Most importantly, DON'T just plug in your new WIFI router and leave it set to factory default!, take a little time to set up your security and passwords etc as some routers come set up with the same default settings, this make it easyer for others with the same router to gain access :nono:

Breaking into someones WIFI is not only wrong, but its a breach of the electronic communications act!...and the people I work for take these "break ins" VERY seriously...in other words, if you accidentally "try" to breach the security of your local banks WIFI etc....people like me get an immediate notification from the intrusion detection systems and we "jump to it" to track down the offending device and its owner (signals go BOTH ways remember)....and you DO NOT want us to catch you in the act! (you will end up in court)

I can understand the interest in "trying it out", and how "borrowing" your neighbors connection doesn't seem like too bad a thing to do....but its a changing world!, and besides, would YOU like someone eating through your data cap and snooping around on your own PC?:no:

Just don't do it guys...think of it like someone "borrowing" your ride with out asking:eek5: (you'd kick there arse! lol)

Take care KBers, and have a great ANZAC day....lest we forget

NordieBoy
25th April 2012, 16:08
and as long as we can keep people believing that the money keeps rolling in... if only people knew what we really did :whistle:

I live in fear of people finding out that I actually think what I do is fun and stop me doing it and make me get a real job :confused:

steve_t
25th April 2012, 16:16
Edit: WPA is broken, although not as badly as WEP. WPA2 is still secure, assuming you choose a password that is long enough not to be brute forced and can't be guessed. See http://arstechnica.com/security/news/2008/11/wpa-cracked.ars/1

http://craphound.com/images/password_strength.png.jpg

This was back in 2008. I can only imagine that the time needed is much much less these days

http://www.zdnet.com/blog/hardware/elcomsoft-uses-nvidia-gpus-to-speed-up-wpawpa2-brute-force-attack/2724

jrandom
25th April 2012, 18:13
This was back in 2008. I can only imagine that the time needed is much much less these days

Yes; the speed of computers increases as a linear progression, though, while increasing password length increases the computational difficulty exponentially. (And decreasing it decreases the difficulty exponentially.)

Short or easily-guessed passwords will always be weak against brute-forcing, no matter how solid the underlying encryption is. And passwords that are long enough will always be secure against brute-forcing, assuming that our current understanding of basic physics is correct and ignoring the possibility that presumed-solid encryption can eventually be mathematically broken.

Personally, just like the cartoon suggests, I use passphrases for everything that matters.

jrandom
25th April 2012, 18:22
For teh epic lulz. I just want to see if I can do it really, I'm not even going to try with WPA/WPA2 as that's very secure from what I've heard.

I see you lurking.

Can I make a suggestion?

TASKS FOR THIS EXERCISE:
a. In the forum thread on WiFi security, which standard is still considered secure when a sufficiently long, unguessable password is used?
b. Continue the forum thread on WiFi security from its last sentence.
The lines that come next are not needed.

ITEMS:
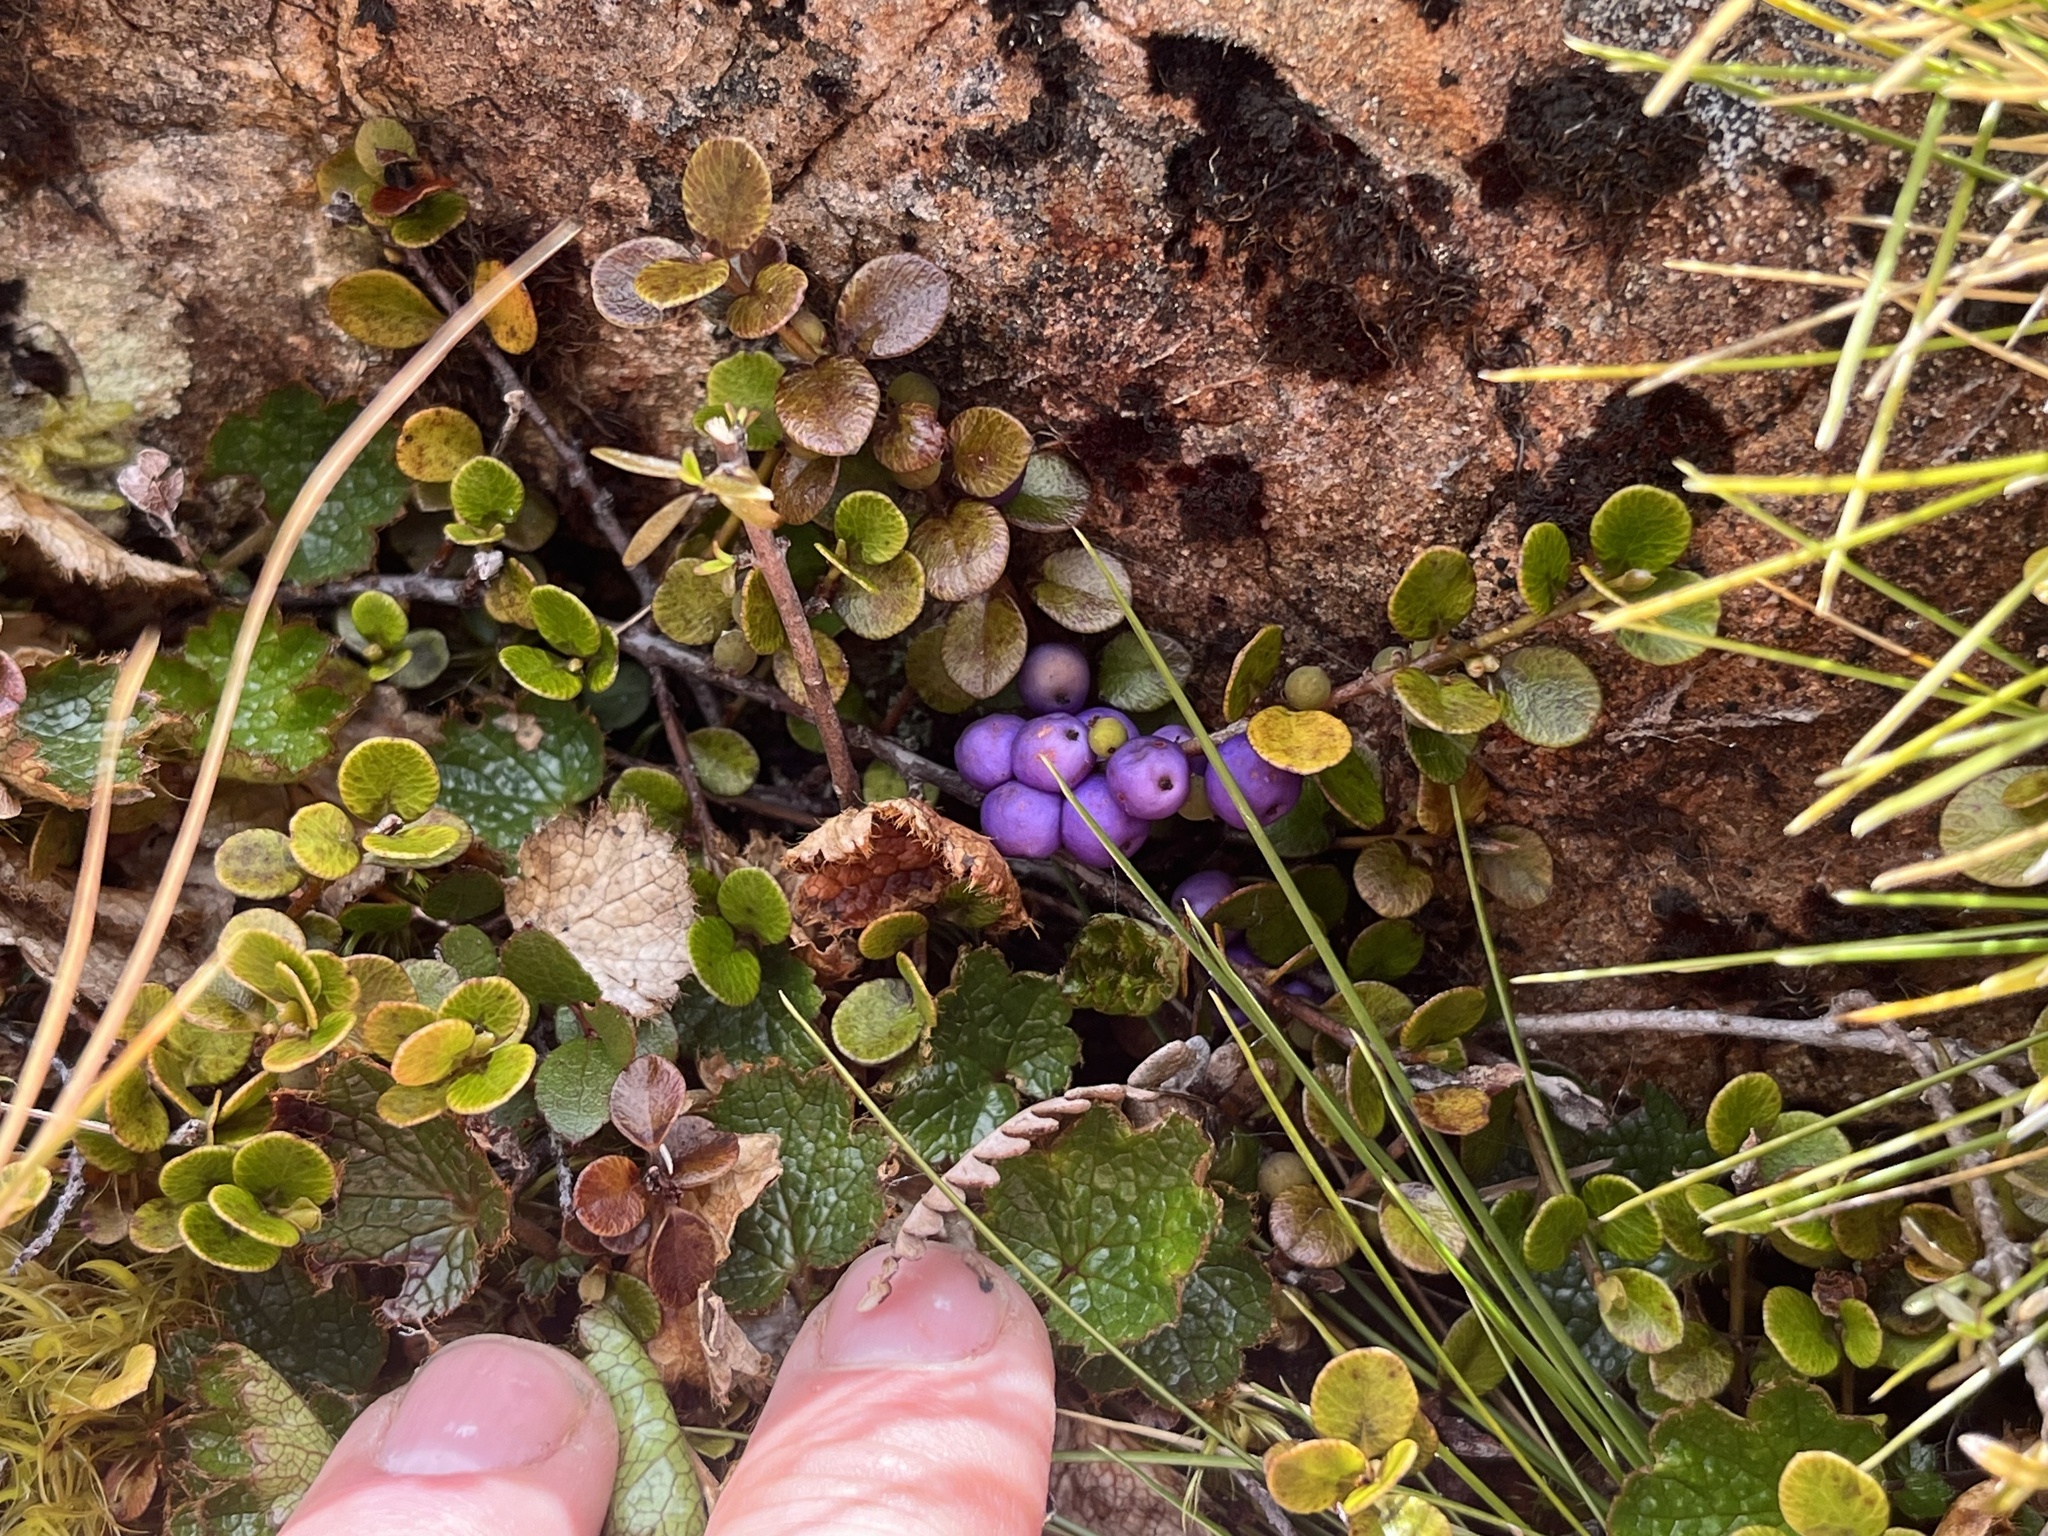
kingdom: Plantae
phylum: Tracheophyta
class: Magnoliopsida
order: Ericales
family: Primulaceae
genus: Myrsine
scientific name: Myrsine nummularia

WRITTEN RESPONSES:
a. WPA2.

b.
Instead of looking to spend your time and brainpower cracking shit for lulz (which is, once you get over the fact that technology is involved, basically akin to tagging scribbles on walls, peeping at people through open blinds or stealing wallets from car gloveboxes) why don't you teach yourself computer programming and start doing useful and interesting things with it?

It might even lead to a lucrative career, if you don't already have one.

Just a thought.

:sherlock:

Usarka
25th April 2012, 18:33
Personally, just like the cartoon suggests, I use passphrases for everything that matters.

Except microsoft websites, they will tell you the passphrase is too weak.

jrandom
25th April 2012, 19:07
Except microsoft websites, they will tell you the passphrase is too weak.

Mmyes. There are algorithms for measuring information entropy. Presumably Microsoft's web people are uninformed. In fact, I don't know that I've ever seen a website password checking thingy that uses such technology.

An old colleague of mine incorporated a bunch of that stuff in her master's thesis. I just went googling for it and found her blog, which I'd forgotten existed, and spent a quarter of an hour looking at her photos. Now I've forgotten the point I was going to make.

People and their holiday snaps on the internet aye. All about not putting themselves in the shot. Just pictures of buildings and scenery and shit. If there's anything I've learned about photography (I haven't learned much about photography) it's that a photo needs a point of interest. Just because you're excited about being some place doesn't mean it'll make a good photo. Unless it's, like, on the moon, or at the top of a mountain or something.

Put yourself or your companion(s) in the shot. Just grit your teeth and do it. The photos with people in them are the ones that'll be noticed and remembered. Self-consciousness be damned, everyone already knows what you look like.

scracha
25th April 2012, 19:20
Does anyone here know if there is an app for Android that can do a brute force attack on a WEP secured network?

I thought you were an uber linux expert?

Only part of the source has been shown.